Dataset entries
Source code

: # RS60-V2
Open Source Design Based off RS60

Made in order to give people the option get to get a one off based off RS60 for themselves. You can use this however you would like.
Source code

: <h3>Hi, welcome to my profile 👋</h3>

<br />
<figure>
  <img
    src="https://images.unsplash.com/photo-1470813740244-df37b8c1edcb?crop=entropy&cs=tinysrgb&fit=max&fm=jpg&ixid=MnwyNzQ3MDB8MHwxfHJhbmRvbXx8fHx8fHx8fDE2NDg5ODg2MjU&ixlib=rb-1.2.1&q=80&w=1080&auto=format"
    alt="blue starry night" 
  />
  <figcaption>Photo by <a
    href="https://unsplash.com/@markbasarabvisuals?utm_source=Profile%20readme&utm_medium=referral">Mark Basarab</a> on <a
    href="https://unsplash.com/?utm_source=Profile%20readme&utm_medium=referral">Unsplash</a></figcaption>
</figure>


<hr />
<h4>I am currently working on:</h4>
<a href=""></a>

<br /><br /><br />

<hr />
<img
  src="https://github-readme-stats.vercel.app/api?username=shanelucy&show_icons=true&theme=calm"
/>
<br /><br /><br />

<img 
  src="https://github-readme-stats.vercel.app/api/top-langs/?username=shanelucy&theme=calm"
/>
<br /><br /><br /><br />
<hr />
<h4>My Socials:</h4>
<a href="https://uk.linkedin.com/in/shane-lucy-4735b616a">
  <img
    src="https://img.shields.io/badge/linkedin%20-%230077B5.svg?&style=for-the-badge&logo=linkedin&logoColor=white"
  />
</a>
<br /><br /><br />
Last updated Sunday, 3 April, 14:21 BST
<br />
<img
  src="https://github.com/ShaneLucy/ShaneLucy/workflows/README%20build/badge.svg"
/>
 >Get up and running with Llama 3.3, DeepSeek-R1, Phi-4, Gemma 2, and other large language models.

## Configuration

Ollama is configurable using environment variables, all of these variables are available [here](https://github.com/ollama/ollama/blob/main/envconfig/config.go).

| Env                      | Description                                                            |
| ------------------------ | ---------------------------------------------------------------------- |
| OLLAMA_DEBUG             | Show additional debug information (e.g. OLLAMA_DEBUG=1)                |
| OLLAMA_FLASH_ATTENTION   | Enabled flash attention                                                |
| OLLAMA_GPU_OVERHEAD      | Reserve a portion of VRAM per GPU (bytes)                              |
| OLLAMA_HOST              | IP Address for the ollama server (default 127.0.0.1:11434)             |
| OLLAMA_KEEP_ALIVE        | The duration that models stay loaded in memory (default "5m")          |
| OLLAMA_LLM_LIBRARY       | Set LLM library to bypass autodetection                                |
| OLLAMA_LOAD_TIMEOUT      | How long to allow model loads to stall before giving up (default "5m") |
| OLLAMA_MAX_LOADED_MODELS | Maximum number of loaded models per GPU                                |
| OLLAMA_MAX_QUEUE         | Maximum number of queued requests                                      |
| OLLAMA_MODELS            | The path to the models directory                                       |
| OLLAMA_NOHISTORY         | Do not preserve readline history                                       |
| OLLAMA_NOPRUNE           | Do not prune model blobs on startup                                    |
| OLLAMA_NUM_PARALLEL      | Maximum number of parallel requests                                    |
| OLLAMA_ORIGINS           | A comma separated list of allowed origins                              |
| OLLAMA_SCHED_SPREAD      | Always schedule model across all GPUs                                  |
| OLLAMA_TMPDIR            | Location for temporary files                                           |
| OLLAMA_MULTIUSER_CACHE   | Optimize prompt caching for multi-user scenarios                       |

Written task =>
Using the data above, extract exactly the lines from the one that holds "The duration that" to the one that holds "Do not prune", both ends included, and no others.

Task result =>
| OLLAMA_KEEP_ALIVE        | The duration that models stay loaded in memory (default "5m")          |
| OLLAMA_LLM_LIBRARY       | Set LLM library to bypass autodetection                                |
| OLLAMA_LOAD_TIMEOUT      | How long to allow model loads to stall before giving up (default "5m") |
| OLLAMA_MAX_LOADED_MODELS | Maximum number of loaded models per GPU                                |
| OLLAMA_MAX_QUEUE         | Maximum number of queued requests                                      |
| OLLAMA_MODELS            | The path to the models directory                                       |
| OLLAMA_NOHISTORY         | Do not preserve readline history                                       |
| OLLAMA_NOPRUNE           | Do not prune model blobs on startup                                    |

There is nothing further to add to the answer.